# the 1990 - 1993 Nissan Sunny



## sira (Jan 28, 2008)

Hi Guys
I’m from Sri Lanka and i have Nissan FB 13 1992 model.we call it Nissan Sunny FB13. bellow details I got form wikki page

GA15DS
The GA15DS is a 1.5 L (1497 cc) 16V DOHC engine with a carburetor. It produces 94 hp (70 kW) @6000 rpm and 126 N•m (93 ft•lbf) @3600 rpm. It was used in the 1990 - 1993 Nissan Sunny, 1990 - 1993 Nissan Pulsar, 1990 - 1994 Nissan NX Coupe (JDM), 1990 - 1997 Nissan Wingroad & AD van.

My car got a carburetor and it controlled by ECU unit. How ever as I feel the carburetor is not performing good. See the following issue

1.On idle, the engine speed get changed. I can see ECU light blink 

2.When I switch on the head lamp , or rear defroster the engine speed will not be changed. But I checked the solenoid and I can hear the click sound when I on the head lamp. but not speed will increased 

3.How the secondary throttle will be opened?

Can some body help me to fix this please? Any body having the manual for this model will be really appreciate

Thanks
Sira


----------



## dreamteam (Jul 29, 2005)

Hi Sira, Let's start with the idle problem.
I think you should check the oxygen sensor. This would be located in the exhaust manifold and would have a green or brown wire running to it. The wire may also be orange. Check to see that the wire is making contact with the sensor. There should be a small spade plug on the wire near the sensor.
Be carefull on this next move, keep your hands away from moving parts.
With the engine running, reach down and unplug the wire that goes to the sensor.
When you do this, the engine idle should change.

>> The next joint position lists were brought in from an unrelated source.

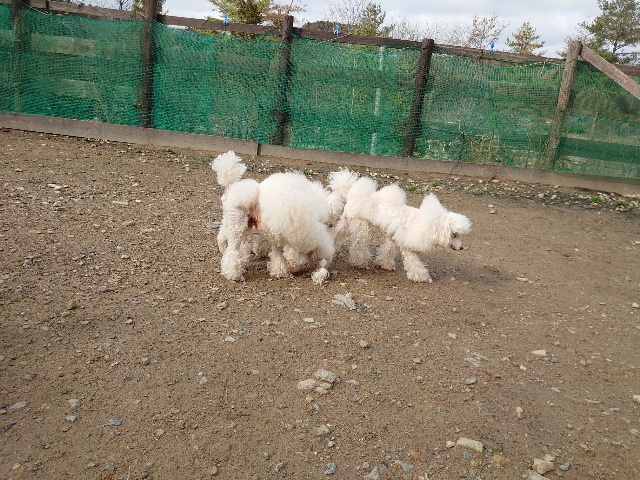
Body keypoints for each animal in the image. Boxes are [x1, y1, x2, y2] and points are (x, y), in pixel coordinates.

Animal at [211, 152, 357, 284]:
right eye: (329, 224)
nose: (331, 225)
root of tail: (231, 187)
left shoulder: (277, 233)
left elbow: (277, 253)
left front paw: (280, 271)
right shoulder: (297, 234)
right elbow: (294, 256)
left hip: (238, 222)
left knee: (225, 237)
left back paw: (226, 250)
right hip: (238, 225)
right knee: (232, 250)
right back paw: (234, 274)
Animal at [337, 176, 472, 282]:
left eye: (459, 235)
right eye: (454, 234)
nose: (461, 248)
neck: (425, 223)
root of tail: (351, 194)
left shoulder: (393, 237)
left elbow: (388, 250)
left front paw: (385, 265)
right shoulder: (408, 247)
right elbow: (414, 264)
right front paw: (423, 277)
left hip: (346, 223)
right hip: (361, 227)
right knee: (359, 245)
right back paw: (360, 263)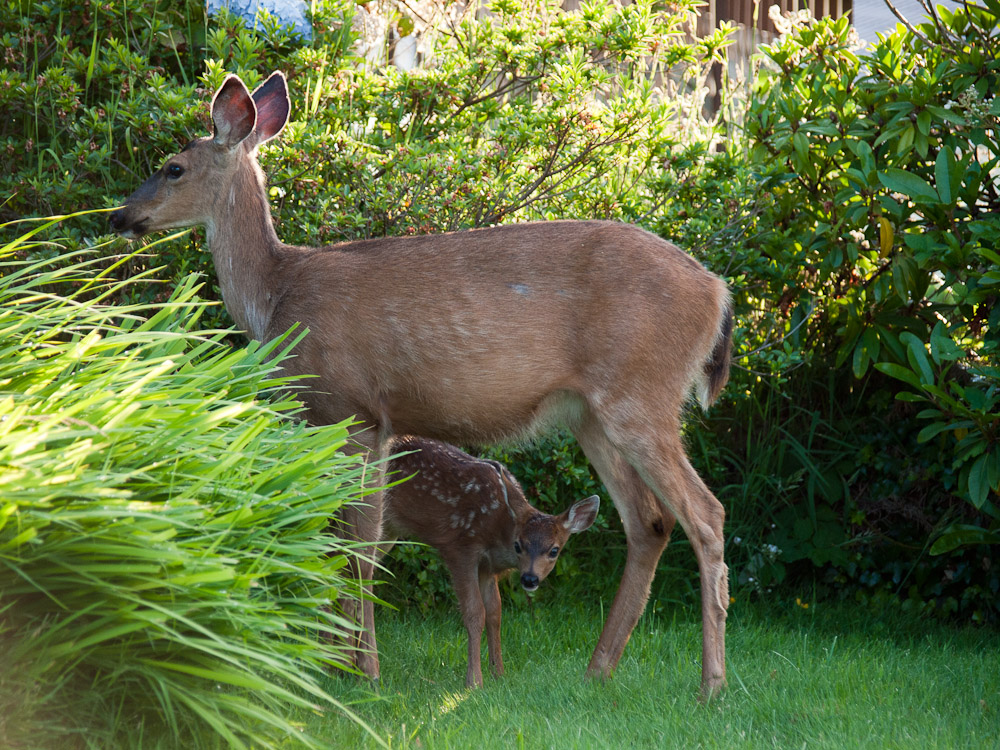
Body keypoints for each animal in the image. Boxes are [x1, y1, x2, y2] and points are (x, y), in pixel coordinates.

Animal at [382, 438, 600, 692]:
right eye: (518, 545)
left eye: (554, 550)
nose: (529, 579)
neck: (499, 528)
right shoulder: (461, 548)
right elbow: (475, 612)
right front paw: (474, 681)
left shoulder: (487, 567)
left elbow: (495, 612)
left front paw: (499, 674)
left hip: (389, 531)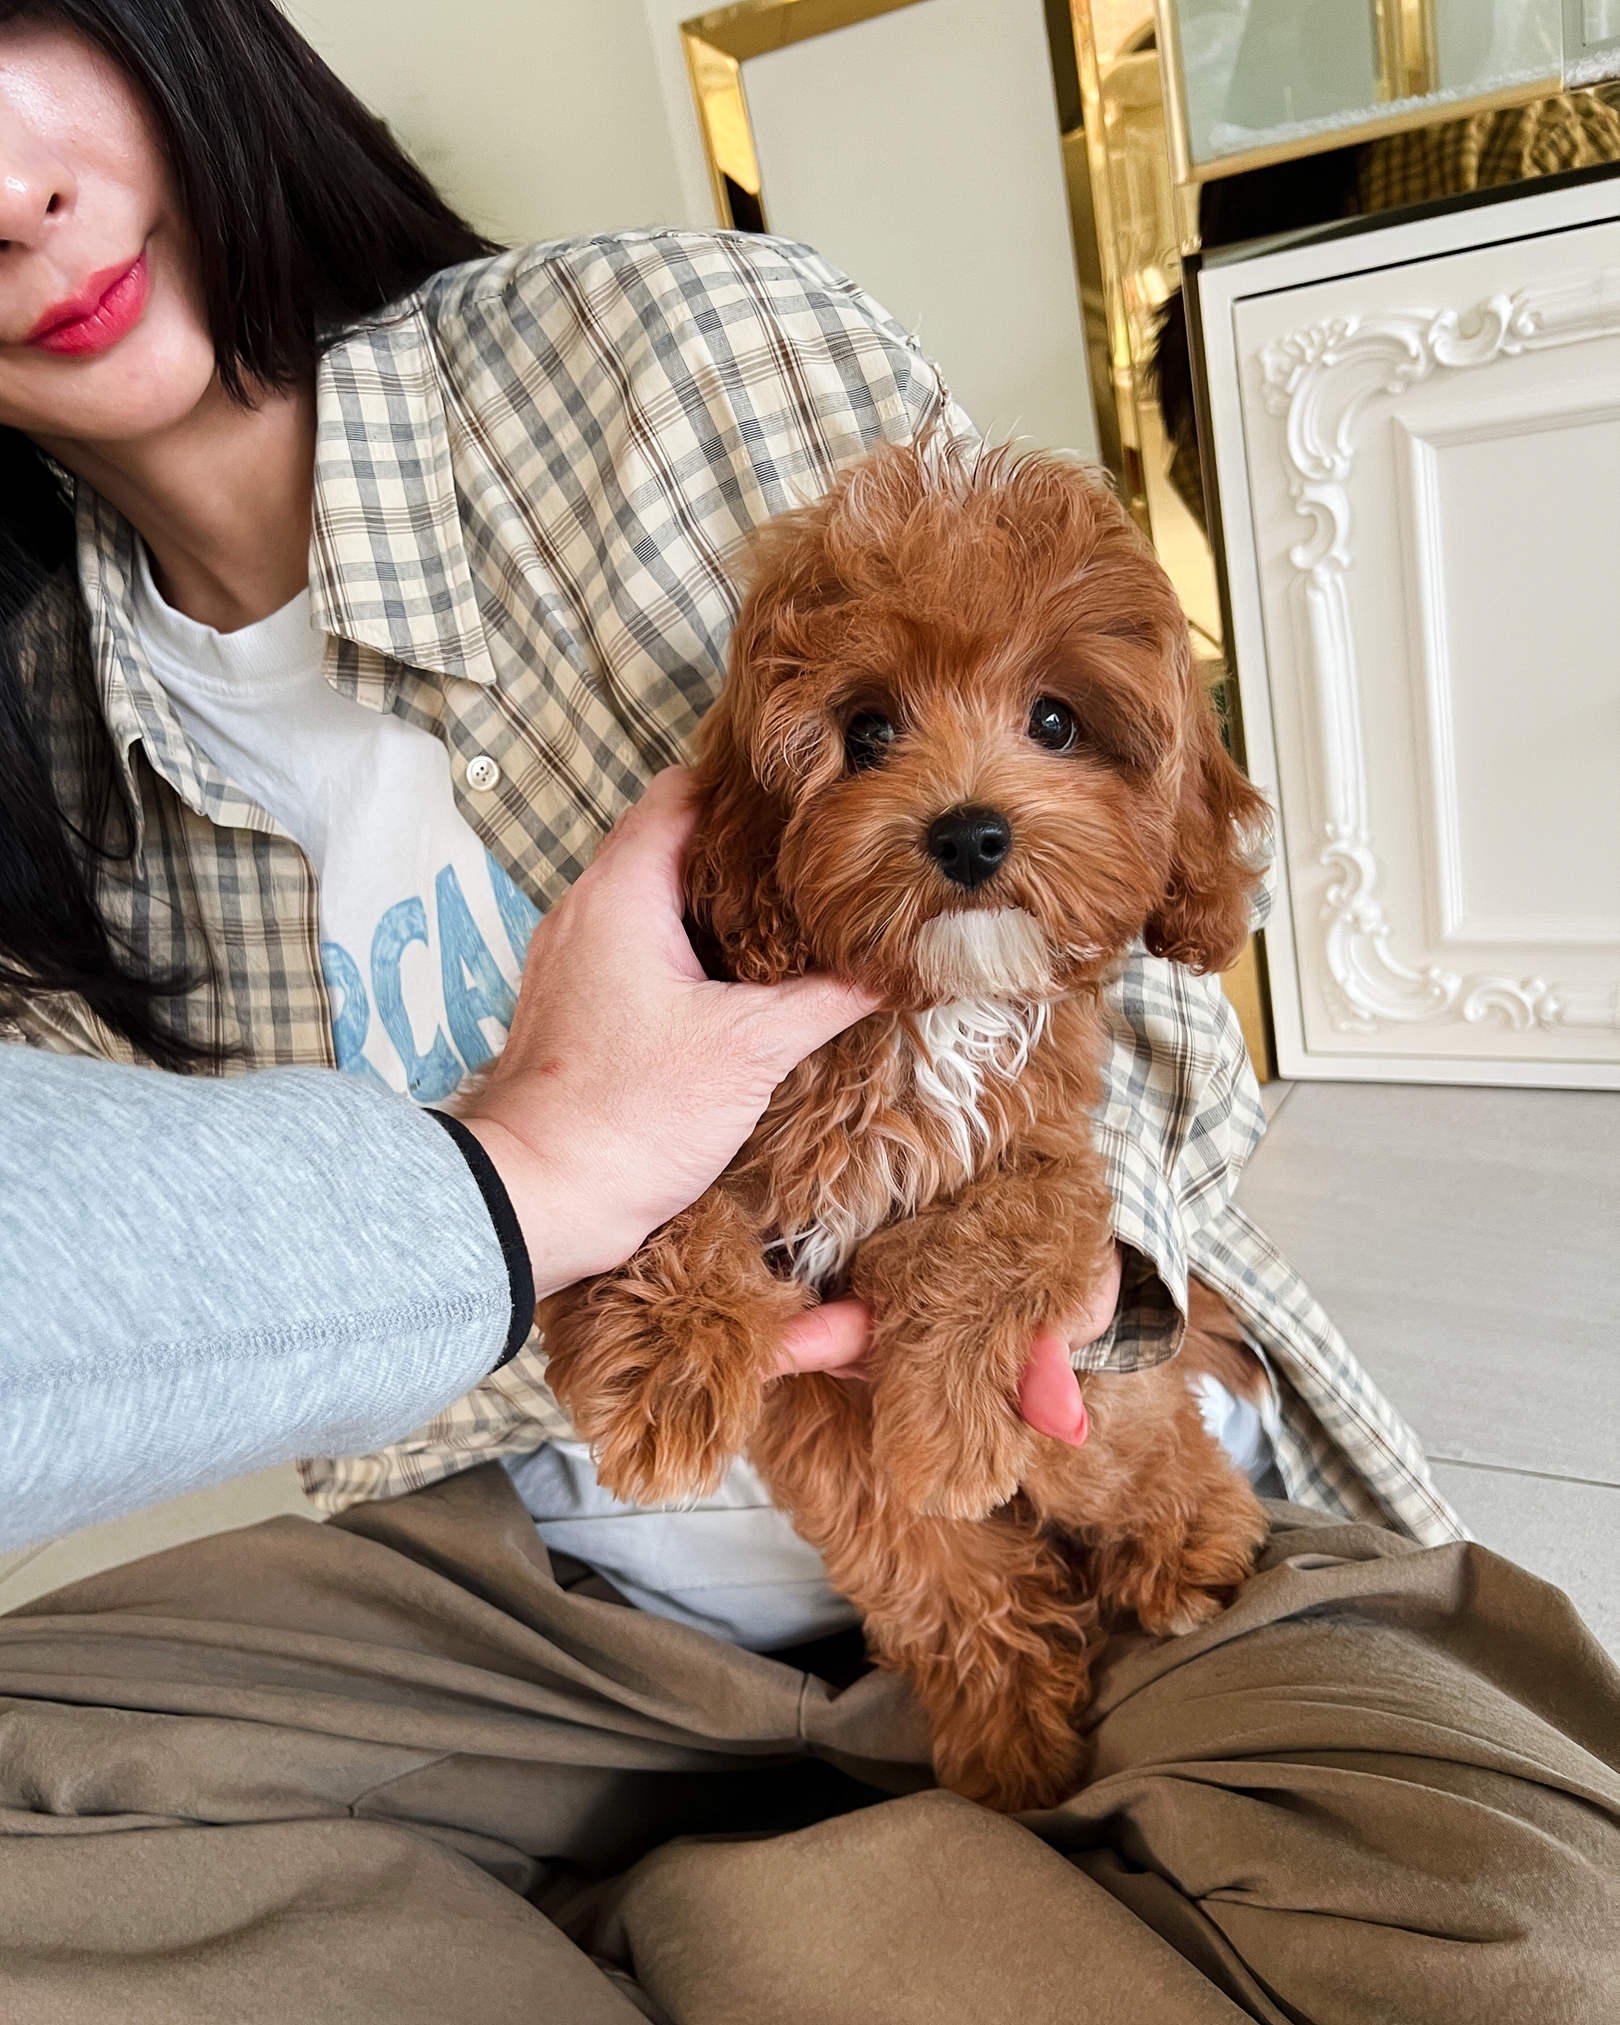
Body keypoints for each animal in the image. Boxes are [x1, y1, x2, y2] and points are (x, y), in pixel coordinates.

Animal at [541, 440, 1273, 1812]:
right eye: (868, 730)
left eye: (1056, 721)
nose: (972, 831)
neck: (932, 1011)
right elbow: (663, 1176)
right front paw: (667, 1370)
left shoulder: (1050, 1167)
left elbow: (988, 1230)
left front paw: (948, 1415)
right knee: (960, 1577)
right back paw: (1011, 1751)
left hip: (1093, 1414)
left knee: (1142, 1449)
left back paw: (1190, 1551)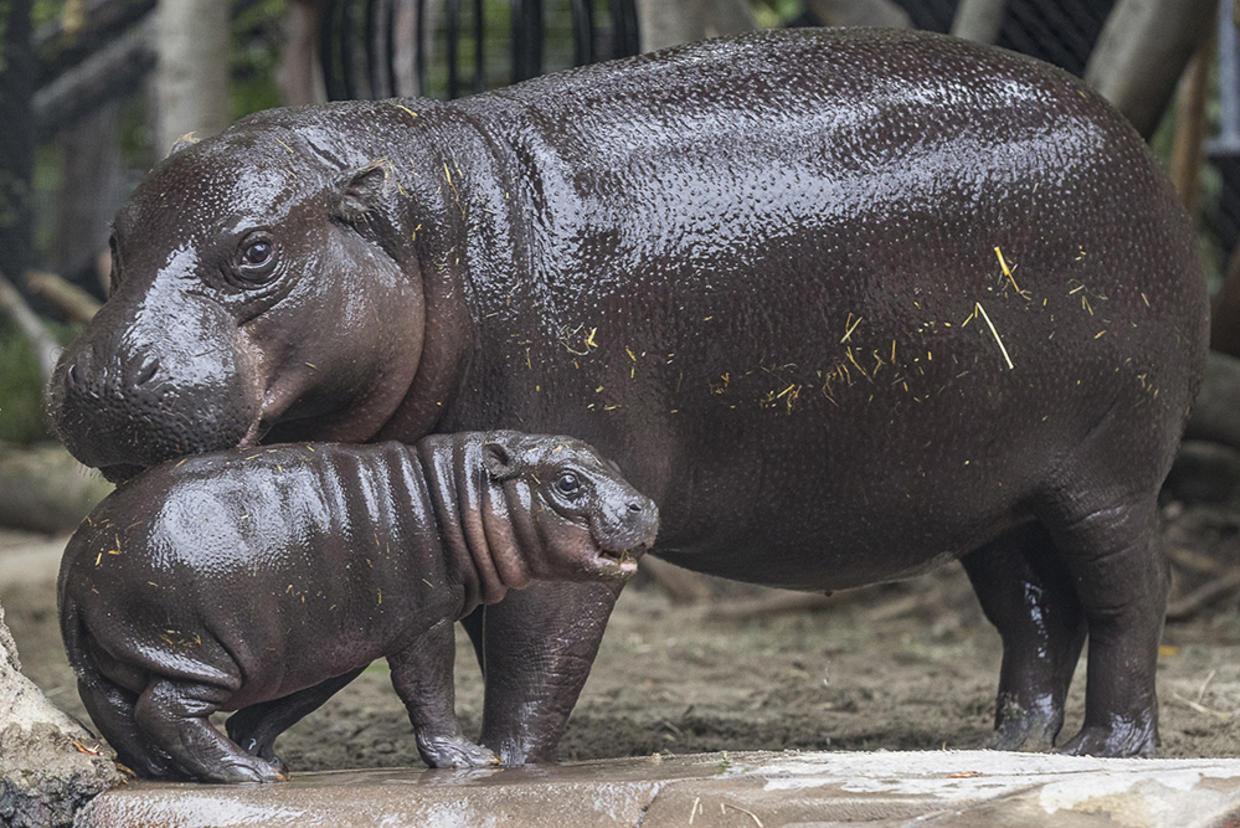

If it does not,you may need to get a new oxygen sensor.
Secondly, let's talk about the computer. It should be located under the passenger seat. If it is not there, locate it and let us know where it is.
When you find it, look for a small blinking light. That light will tell you what code the computer has stored. Let us know........mike k.


----------



## sira (Jan 28, 2008)

Thaks for your advice. i have downloaded the nissan sintra b13 manual and according to that i chaecked the O2 sensor. it is working ok. how can i find FB 13 sunny service manal

Sira


----------



## dreamteam (Jul 29, 2005)

Try the Google search engine.


----------